Last week was anti-racism week at Ben's school. I ranted about this last year, but a few new things have started to annoy me.
The example posters shown at school to provide inspiration have a common theme - we may be different on the outside, but we're all the same on the inside. This is pretty much the message in Mem Fox's Whoever You Are, from which I essentially stole last year's poster theme. However, Mem Fox's version is slightly less problematic, in that it specifies particular things that are the same - love, laughter, pain and so on.
But to just generally describe us as all the same on the inside - I have a problem with that. First of all, it still implies that we need to be the same to be equal - the different outside can be tolerated because the insides are the same.
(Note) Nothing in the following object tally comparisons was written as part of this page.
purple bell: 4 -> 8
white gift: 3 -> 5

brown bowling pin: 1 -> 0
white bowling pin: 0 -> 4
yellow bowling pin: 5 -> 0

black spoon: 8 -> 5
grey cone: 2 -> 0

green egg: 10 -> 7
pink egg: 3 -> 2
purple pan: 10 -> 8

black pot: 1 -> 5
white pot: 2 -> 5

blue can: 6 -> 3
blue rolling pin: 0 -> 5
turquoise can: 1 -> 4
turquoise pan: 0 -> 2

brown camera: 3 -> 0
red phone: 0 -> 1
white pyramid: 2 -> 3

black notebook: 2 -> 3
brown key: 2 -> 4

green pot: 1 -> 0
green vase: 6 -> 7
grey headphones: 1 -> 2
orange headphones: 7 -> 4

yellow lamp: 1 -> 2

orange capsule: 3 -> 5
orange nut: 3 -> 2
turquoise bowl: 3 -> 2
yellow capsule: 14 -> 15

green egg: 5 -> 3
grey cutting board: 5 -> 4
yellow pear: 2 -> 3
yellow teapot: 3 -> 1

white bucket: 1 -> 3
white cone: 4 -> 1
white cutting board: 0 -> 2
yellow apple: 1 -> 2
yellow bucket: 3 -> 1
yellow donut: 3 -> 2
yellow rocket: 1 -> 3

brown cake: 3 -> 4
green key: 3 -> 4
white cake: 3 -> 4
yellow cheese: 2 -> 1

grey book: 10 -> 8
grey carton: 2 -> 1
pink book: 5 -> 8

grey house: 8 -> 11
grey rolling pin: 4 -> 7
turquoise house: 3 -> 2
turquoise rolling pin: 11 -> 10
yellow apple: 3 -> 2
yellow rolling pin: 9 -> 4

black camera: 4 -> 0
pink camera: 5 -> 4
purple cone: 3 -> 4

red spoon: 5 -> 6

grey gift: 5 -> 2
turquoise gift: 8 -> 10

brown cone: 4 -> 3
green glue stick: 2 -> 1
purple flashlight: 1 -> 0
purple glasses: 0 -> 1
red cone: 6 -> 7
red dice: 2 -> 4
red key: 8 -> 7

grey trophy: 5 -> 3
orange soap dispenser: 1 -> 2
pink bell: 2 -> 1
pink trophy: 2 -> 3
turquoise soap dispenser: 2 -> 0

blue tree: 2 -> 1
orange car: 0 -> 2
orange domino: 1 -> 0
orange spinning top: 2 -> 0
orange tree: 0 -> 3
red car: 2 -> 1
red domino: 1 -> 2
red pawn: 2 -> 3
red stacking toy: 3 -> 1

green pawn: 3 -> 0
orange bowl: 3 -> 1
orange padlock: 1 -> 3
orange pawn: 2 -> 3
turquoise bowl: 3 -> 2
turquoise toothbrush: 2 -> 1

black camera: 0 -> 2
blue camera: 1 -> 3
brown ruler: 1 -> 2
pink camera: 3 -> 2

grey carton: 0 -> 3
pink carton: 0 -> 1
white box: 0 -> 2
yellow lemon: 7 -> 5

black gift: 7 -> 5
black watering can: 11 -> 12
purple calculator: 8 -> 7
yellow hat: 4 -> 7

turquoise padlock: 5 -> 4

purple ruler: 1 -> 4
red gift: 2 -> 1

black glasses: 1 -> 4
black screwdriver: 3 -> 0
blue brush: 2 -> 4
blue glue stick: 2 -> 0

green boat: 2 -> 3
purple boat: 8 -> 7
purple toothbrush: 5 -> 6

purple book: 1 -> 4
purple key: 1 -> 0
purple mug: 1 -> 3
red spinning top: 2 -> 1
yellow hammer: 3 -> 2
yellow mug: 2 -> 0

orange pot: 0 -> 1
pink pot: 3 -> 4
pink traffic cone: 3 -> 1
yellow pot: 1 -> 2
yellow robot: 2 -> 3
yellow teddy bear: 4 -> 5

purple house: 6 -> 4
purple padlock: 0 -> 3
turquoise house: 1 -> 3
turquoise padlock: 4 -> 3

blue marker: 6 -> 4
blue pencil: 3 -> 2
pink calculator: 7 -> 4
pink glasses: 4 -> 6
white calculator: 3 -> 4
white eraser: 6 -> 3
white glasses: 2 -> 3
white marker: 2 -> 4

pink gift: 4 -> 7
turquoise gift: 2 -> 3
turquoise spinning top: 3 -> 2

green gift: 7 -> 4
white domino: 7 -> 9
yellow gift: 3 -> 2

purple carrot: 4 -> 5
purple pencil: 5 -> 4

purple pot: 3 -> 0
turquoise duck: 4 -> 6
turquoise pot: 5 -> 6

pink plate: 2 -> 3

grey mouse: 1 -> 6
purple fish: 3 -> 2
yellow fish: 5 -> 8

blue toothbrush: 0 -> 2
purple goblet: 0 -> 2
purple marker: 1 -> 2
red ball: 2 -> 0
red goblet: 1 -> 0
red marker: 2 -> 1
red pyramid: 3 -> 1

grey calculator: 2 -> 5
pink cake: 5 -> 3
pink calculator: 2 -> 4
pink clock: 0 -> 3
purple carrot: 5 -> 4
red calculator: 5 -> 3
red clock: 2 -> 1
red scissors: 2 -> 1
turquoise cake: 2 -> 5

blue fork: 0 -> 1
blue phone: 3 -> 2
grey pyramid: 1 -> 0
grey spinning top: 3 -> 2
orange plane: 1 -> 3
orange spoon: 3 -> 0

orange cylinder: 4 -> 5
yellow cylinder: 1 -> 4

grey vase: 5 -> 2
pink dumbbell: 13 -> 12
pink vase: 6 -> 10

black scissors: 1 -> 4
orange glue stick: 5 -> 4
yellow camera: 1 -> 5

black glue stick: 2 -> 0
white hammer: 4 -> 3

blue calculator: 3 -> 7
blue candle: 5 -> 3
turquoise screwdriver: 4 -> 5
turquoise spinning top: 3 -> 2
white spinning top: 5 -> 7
But also, it lays the foundation for the "I wouldn't do it, so anyone who does is inferior/evil/wrong" kind of argument that is so, so prevalent in justifications of racism, sexism, ... *ism.
This argument is often genuinely based in egalitarianism - when I've challenged people to defend why their own stance is the gold standard, they generally say it is because they aren't any better than anyone else, that all people are the same deep down - all the simplistic messages that are given to infants school kids about racism. Some people may be hiding behind these answers, but I'm convinced that quite a lot are not. The concept that people may be very different, and yet equal seems impossible to comprehend for many.
I'd rather see a celebration of difference week. In fact, I'd passionately rather see a celebration of difference week - there is so much more to be gained in so many aspects of children's lives from such a celebration.